Zudem deuten sowohl die Online-Befragung als auch begleitende Interviews mit ausgewählten Forschenden auf ein mangelndes Bewusstsein für die Problematik und ungenügende Kenntnisse über Massnahmen zur wissenschaftlichen Qualitätssicherung hin.

Aus - und Weiterbildung fördern

Wissenschaftliche Qualität ist Voraussetzung für die ethische Rechtfertigung von Tierversuchen. Laut Tierschutzgesetz sind belastende Tierversuche auf das unerlässliche Mass zu beschränken. Dazu gehört, dass Tierversuche bedeutende Erkenntnisse liefern.

Die Einhaltung der untersuchten Kriterien guter Forschungspraxis ist somit eine grundlegende Voraussetzung für die Rechtfertigung von Tierversuchen. Im Rahmen der gegenwärtigen Bewilligungspraxis wird grundsätzlich auf die Einhaltung dieser Kriterien vertraut. Die vorliegenden Ergebnisse deuten jedoch darauf hin, dass dieses Vertrauen nicht ausreichend erfüllt wird.
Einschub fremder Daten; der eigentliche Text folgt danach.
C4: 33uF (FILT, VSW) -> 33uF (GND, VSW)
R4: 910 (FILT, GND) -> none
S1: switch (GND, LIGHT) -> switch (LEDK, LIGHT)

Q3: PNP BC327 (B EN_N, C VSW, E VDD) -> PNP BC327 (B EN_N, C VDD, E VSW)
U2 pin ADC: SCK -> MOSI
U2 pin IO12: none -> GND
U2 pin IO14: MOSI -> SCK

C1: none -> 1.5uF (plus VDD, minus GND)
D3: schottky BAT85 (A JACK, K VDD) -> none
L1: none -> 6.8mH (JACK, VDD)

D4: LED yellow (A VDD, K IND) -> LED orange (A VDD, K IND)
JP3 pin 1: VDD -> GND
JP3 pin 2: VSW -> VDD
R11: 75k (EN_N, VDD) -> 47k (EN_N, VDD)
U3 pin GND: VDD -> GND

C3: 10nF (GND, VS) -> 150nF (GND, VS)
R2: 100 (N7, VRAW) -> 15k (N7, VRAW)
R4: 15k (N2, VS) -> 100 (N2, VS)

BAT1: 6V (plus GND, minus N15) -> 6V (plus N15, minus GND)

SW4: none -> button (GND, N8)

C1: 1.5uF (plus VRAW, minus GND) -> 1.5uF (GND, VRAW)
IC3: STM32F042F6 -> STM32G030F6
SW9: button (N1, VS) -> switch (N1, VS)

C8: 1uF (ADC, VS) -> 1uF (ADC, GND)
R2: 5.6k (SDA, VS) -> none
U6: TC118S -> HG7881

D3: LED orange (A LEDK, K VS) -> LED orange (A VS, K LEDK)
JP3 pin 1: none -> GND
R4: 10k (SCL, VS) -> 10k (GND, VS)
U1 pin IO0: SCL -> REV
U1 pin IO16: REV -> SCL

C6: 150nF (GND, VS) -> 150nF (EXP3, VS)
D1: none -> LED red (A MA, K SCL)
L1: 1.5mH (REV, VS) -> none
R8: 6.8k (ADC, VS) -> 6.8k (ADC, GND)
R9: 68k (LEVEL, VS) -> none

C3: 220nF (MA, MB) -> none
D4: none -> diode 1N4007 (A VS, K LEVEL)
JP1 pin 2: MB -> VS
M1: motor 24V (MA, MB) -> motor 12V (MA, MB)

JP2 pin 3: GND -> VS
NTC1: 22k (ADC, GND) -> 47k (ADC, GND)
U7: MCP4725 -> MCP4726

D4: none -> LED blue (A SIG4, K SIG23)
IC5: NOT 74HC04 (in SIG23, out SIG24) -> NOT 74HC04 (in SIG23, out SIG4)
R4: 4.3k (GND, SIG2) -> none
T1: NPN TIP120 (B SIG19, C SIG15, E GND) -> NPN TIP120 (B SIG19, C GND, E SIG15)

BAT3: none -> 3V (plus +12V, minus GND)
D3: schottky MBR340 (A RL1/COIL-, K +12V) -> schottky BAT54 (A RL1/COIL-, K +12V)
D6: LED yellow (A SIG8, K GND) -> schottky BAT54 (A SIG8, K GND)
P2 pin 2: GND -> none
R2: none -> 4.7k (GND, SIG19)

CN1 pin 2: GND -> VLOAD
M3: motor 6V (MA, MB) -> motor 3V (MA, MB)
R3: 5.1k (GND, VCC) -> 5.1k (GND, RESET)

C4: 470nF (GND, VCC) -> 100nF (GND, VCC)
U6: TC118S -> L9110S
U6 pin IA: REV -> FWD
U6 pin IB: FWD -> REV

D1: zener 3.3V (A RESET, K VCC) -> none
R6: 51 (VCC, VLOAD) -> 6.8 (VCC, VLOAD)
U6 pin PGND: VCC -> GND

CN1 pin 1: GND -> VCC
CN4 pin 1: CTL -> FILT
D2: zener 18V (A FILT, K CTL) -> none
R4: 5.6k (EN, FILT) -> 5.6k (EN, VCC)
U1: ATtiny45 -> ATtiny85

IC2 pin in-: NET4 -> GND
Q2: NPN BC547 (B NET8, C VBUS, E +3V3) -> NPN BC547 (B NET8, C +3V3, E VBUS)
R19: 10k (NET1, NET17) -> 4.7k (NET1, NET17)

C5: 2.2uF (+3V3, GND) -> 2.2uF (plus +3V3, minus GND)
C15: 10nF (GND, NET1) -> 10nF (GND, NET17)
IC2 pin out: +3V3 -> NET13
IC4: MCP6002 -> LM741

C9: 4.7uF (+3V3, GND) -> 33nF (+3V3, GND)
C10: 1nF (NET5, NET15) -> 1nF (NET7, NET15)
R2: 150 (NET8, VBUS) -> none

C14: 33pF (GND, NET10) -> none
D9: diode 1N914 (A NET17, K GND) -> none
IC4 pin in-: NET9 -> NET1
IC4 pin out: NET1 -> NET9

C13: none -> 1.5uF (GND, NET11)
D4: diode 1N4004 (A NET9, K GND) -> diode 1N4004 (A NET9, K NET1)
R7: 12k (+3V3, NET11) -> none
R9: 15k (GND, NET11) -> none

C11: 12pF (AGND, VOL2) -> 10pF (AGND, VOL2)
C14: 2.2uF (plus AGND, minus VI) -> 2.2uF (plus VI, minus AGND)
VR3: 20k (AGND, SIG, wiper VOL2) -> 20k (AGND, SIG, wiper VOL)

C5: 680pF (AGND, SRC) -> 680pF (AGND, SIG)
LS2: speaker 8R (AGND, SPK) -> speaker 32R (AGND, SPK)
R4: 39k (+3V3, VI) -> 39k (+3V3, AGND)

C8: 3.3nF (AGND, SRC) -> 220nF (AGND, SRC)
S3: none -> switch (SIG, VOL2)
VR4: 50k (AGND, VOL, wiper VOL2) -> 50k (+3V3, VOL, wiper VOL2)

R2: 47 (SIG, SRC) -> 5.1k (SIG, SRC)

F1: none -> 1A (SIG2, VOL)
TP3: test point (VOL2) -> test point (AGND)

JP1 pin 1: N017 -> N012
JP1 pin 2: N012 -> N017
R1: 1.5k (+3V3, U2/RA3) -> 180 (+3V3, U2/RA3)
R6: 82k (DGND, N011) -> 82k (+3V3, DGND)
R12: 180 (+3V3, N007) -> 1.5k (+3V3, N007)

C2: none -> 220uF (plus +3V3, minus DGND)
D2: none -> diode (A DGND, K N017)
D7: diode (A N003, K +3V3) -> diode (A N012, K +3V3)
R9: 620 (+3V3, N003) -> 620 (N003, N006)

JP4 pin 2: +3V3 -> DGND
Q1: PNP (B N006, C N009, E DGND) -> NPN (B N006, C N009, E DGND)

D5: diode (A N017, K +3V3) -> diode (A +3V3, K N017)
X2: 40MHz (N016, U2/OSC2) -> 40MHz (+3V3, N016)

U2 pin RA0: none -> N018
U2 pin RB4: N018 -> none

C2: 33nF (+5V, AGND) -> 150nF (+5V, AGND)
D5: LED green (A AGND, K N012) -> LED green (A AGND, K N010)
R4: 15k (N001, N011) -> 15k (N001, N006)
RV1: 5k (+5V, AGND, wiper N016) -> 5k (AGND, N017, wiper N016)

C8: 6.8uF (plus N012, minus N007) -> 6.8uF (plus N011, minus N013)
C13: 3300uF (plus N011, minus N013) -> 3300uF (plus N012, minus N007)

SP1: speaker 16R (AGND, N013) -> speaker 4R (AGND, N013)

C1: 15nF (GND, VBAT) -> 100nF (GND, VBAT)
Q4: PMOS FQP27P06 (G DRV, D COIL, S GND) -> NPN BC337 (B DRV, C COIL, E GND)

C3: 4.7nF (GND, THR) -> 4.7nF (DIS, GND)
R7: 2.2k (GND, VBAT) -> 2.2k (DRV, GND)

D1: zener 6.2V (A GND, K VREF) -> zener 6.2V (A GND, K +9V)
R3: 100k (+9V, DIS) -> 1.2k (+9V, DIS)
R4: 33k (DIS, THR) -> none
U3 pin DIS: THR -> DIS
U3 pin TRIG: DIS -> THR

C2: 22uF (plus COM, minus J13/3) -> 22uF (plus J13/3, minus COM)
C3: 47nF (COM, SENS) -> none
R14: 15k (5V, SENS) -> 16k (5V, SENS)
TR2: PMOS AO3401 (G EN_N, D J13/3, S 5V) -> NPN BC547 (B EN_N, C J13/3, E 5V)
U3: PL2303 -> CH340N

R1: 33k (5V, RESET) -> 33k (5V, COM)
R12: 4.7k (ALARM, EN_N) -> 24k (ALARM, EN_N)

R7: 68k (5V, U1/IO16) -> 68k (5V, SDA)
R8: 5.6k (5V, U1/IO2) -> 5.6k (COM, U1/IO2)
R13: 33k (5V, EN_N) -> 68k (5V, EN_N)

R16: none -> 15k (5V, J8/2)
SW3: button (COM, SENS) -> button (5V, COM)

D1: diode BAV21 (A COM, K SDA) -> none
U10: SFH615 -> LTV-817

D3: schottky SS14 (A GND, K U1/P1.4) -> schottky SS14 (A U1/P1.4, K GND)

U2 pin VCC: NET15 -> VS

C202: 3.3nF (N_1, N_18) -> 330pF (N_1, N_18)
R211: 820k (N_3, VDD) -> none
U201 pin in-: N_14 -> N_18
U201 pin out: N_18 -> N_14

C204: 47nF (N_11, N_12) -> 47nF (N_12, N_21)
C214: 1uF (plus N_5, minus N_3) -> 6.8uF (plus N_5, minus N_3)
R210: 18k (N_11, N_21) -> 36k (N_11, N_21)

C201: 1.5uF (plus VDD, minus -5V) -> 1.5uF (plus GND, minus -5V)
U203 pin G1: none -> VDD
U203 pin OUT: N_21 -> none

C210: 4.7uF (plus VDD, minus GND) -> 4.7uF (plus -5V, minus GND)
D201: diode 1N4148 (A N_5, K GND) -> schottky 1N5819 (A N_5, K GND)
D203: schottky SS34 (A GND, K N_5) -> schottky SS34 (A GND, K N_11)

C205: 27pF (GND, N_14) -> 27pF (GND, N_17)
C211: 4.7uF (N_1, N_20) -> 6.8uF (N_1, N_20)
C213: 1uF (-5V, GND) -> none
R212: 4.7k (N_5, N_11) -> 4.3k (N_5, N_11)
Um einen drohenden Vertrauensverlust abzuwenden und die zuständigen Institutionen in ihren Aufgaben zu stärken, empfehlen die Autoren der Studien, vor allem in die Aus - und Weiterbildung in Methoden guter Forschungspraxis und wissenschaftlicher Integrität zu investieren.

Zudem sollte das Genehmigungsverfahren für Tierversuche auf Verbesserungspotenzial hin überprüft werden.

Die beiden Studien werden nun in den Fachjournals PLOS Biology und PLOS ONE publiziert.